Filmer la violence et ses traces
Dans ses premiers films, Jennifer Reeves affronte directement la question de la violence sexuelle subie par les femmes et ses effets dévastateurs. Girls Daydream About Hollywood (1992) juxtapose des scènes de soumission féminine tirées du cinéma hollywoodien (Baby Doll, Blue Velvet) avec des enregistrements audio où des voix masculines confessent viols et misogynie. Le film montre comment les fantasmes véhiculés par le cinéma contaminent la réalité des adolescentes américaines. Chronic (1996) poursuit cette exploration en traçant "une ligne brisée allant de l'agression à l'auto-destruction et l'hospitalisation." Ces œuvres ne se contentent pas de dénoncer : elles font ressentir viscéralement au spectateur la violence de ces expériences. Laura Staab qualifie Girls de "pavé honteusement sous-estimé de colère punk", un film qui "transforme son contenu chargé en quelque chose d'indiciblement viscéral."
L'écologie comme question existentielle
When It Was Blue (2008) marque un tournant dans l'œuvre de Reeves, élargissant sa perspective du corps individuel au corps du monde. Tourné sur trois ans en Islande, Nouvelle-Zélande, Amérique centrale et du Nord, le film témoigne d'une planète en mutation. Sicinski observe que le film montre "des calottes glaciaires en train de tomber (autre exemple de la spoliation du paysage par les hommes)", mais refuse le didactisme environnemental simpliste. Comme il l'écrit, Reeves crée "une acceptation, vivifiante d'honnêteté, du fait que le monde est à la fois dangereux et magnifique."

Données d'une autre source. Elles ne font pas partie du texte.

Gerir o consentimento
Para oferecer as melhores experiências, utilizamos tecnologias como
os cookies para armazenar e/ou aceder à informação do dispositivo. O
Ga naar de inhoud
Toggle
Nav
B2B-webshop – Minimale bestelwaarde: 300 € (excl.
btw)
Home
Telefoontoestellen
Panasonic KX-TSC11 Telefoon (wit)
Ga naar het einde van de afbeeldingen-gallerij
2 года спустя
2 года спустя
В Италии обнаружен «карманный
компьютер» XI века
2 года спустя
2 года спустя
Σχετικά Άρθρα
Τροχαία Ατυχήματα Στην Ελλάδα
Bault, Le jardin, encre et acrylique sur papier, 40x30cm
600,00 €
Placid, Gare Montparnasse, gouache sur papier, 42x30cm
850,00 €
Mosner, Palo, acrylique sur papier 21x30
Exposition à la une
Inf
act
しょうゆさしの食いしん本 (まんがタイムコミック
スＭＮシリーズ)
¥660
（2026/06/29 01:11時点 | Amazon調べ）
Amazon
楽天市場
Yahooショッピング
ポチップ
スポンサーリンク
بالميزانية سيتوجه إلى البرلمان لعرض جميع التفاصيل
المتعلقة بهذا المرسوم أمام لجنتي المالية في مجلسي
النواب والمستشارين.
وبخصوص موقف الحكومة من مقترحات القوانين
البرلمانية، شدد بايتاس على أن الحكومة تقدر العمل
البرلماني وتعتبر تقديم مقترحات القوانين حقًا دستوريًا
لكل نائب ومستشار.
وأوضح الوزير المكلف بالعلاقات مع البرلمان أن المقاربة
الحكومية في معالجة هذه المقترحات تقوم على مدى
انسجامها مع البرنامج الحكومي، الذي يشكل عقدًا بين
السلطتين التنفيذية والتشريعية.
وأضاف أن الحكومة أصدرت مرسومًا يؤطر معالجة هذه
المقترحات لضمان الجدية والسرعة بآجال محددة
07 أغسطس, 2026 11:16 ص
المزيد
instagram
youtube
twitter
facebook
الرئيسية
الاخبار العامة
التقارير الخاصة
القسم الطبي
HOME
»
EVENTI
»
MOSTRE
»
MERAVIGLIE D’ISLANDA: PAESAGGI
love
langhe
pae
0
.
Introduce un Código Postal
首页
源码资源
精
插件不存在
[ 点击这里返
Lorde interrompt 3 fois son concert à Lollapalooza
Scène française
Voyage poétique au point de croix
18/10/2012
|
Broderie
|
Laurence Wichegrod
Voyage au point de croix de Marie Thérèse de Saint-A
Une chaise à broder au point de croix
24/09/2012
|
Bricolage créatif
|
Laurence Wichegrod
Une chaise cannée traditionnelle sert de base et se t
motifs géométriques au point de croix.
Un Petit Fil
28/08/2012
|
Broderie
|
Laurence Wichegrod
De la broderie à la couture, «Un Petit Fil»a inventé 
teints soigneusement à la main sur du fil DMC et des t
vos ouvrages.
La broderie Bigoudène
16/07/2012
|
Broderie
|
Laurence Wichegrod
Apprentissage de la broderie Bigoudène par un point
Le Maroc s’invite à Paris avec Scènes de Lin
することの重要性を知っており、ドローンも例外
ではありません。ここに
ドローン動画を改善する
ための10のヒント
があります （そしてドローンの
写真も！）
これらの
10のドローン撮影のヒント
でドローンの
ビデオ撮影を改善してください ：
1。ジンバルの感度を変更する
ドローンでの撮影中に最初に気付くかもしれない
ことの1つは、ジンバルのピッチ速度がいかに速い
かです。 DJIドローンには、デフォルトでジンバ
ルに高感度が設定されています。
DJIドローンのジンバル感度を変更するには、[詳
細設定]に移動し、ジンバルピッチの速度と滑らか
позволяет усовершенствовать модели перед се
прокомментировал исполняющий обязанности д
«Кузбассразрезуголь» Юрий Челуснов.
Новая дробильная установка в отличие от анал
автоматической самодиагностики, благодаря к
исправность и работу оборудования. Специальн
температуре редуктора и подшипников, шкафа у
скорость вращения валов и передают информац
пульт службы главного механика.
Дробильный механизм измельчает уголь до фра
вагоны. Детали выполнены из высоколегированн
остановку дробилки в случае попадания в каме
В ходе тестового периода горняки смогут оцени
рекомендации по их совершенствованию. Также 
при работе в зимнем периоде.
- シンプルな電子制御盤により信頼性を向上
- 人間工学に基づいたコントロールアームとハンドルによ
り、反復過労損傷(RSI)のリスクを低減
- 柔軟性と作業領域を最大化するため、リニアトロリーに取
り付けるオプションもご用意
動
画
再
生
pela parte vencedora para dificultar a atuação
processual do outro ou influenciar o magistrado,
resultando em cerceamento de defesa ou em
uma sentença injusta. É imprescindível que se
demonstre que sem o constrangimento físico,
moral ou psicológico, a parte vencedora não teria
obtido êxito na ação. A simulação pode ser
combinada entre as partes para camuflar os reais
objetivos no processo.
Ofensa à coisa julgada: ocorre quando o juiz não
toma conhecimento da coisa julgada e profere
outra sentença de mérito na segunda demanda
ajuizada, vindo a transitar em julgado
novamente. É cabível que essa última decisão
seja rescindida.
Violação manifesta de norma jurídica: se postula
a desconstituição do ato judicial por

Le geste manuel contre l'hégémonie numérique
À l'ère du numérique, Reeves persiste à travailler la pellicule 16mm à la main. Ses films sont "développés à la main et peints à la main, la surface de la pellicule est craquelée et mouchetée, teintée de couleur claire, coupée et recollée en divers arrangements", décrit Staab. Cette insistance sur la matérialité du support devient un acte de résistance politique et esthétique. Le Hi-Con qu'elle utilise fréquemment "imitait, pour elle, la manière dont la mémoire altère l'expérience, ne laissant du passé à peine plus qu'une impression." Dans Fear of Blushing (2001), les 7200 photogrammes peints à la main créent une intimité tactile que le numérique ne peut reproduire.
Un legs pour le cinéma d'aujourd'hui
L'œuvre de Jennifer Reeves ouvre des voies essentielles pour le cinéma expérimental contemporain : elle démontre qu'il est possible d'hériter des formes modernistes tout en les critiquant, de célébrer la beauté du monde tout en documentant sa destruction, de travailler dans l'abstraction tout en restant politique. Cette édition Blu-ray, accompagnée des essais éclairants de Laura Staab et Michael Sicinski, permet de mesurer l'ampleur d'un parcours artistique qui, depuis plus de trente ans, n'a cessé de questionner notre rapport au visible et à l'expérience vécue.